October 08, 2008  | 

In "iPhone Forensics," Jonathan Zdziarsk supplies the knowledge necessary to conduct complete and highly specialized forensic analysis of the iPhone, iPhone 3G, and iPod Touch. Intended for lawful forensic examination of devices by corporate security officers, law enforcement personnel, and private forensic examiners, the book introduces readers to digital forensics and outlines the technical procedures needed to recover low-level data from the iPhone.

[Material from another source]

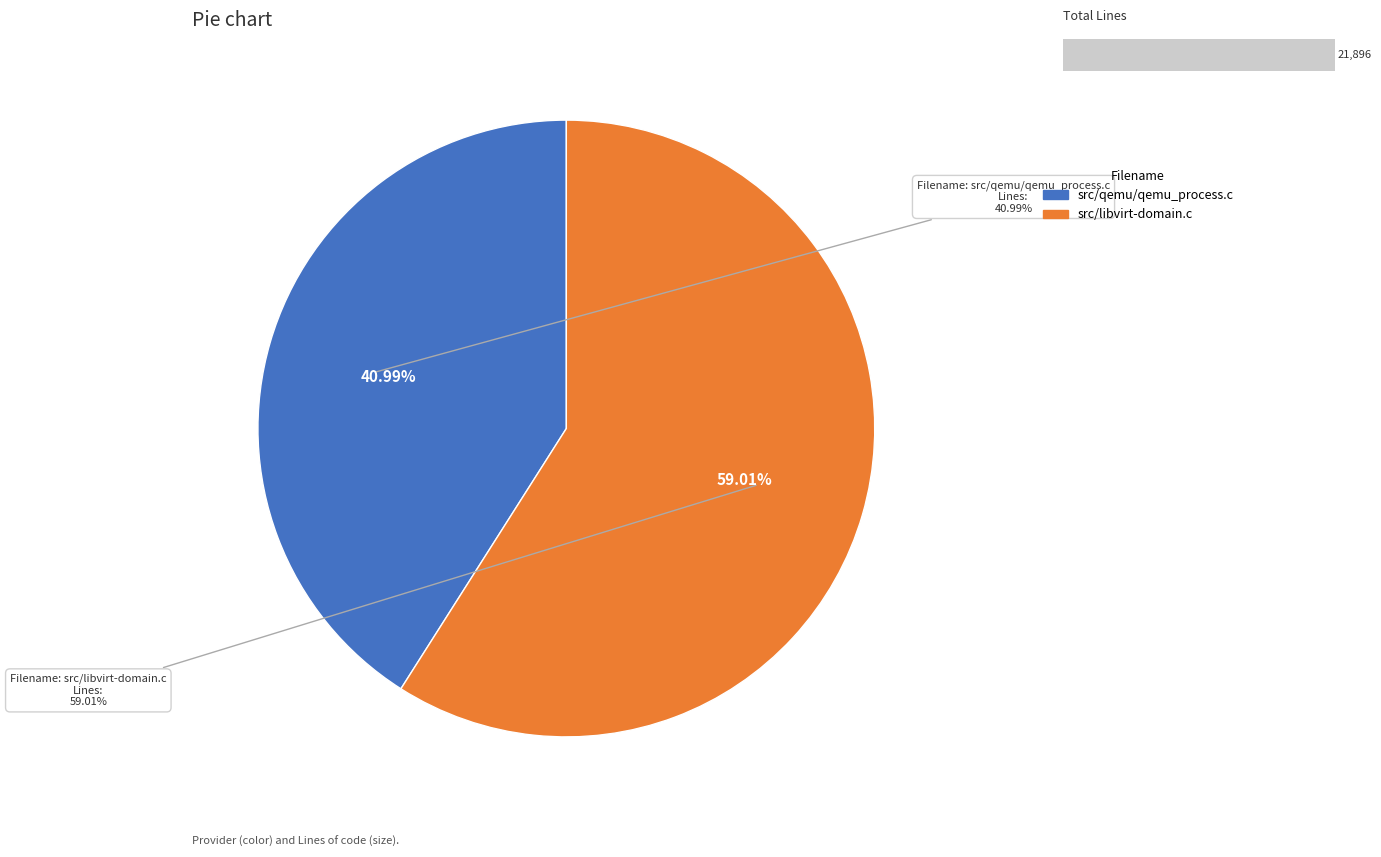

How many segments does this pie chart have?

2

Federal, state, and multinational agencies have helped to test and verify the procedures outlined in the book, and that information is now available for the private sector.

This book helps you:

    * Determine what type of data is stored on the device
    * Break v1.x and v2.x passcode-protected iPhones to gain access to the device
    * Build a custom recovery toolkit for the iPhone
    * Interrupt iPhone 3G's "secure wipe" process
    * Conduct data recovery of a v1.x and v2.x iPhone user disk partition, and preserve and recover the entire raw user disk partition
    * Recover deleted voicemail, images, email, and other personal data, using data carving techniques
    * Recover geotagged metadata from camera photos
    * Discover Google map lookups, typing cache, and other data stored on the live file system
    * Extract contact information from the iPhone's database
    * Use different recovery strategies based on case needs, and more

iPhone Forensics includes techniques used by more than 200 law enforcement agencies worldwide, and is a must-have for any corporate compliance and disaster recovery plan.

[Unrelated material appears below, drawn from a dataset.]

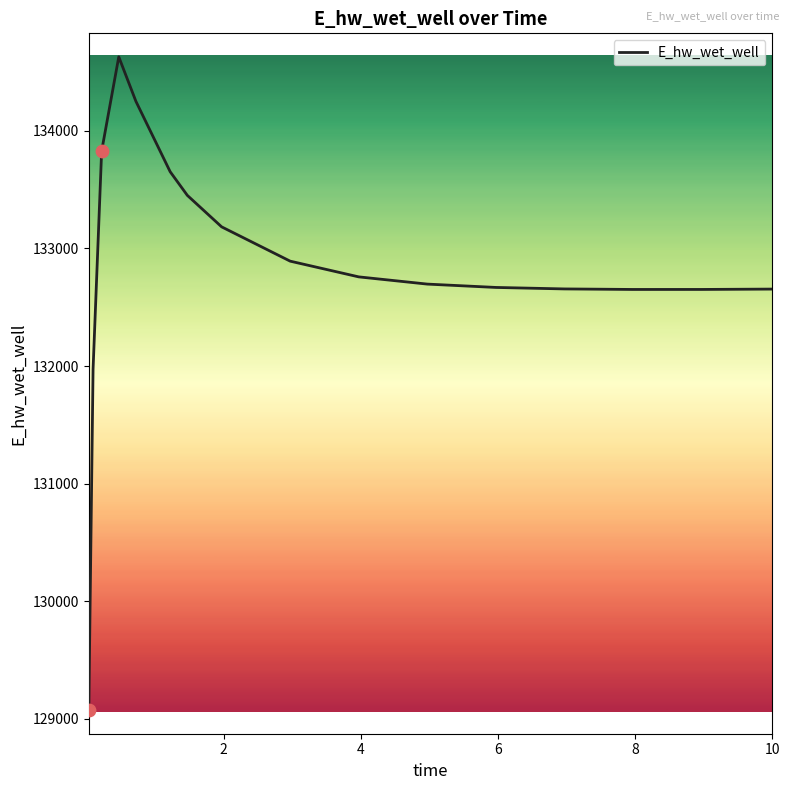

What is the smallest value displayed?

129071.3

"This book is a must for anyone attempting to examine the iPhone. The level of forensic detail is excellent. If only all guides to forensics were written with this clarity." Andrew Sheldon, director of Evidence Talks, computer forensics expert.

Jonathan Zdziarski is better known as the hacker "NerveGas" in the iPhone development community. He is well known for his work in cracking the iPhone and lead the effort to port the first open source applications. Hailed on many geek news sites for his accomplishments, Jonathan is best known for the first application to illustrate and take full advantage of the major iPhone APIs: NES.app, a portable Nintendo Entertainment System emulator.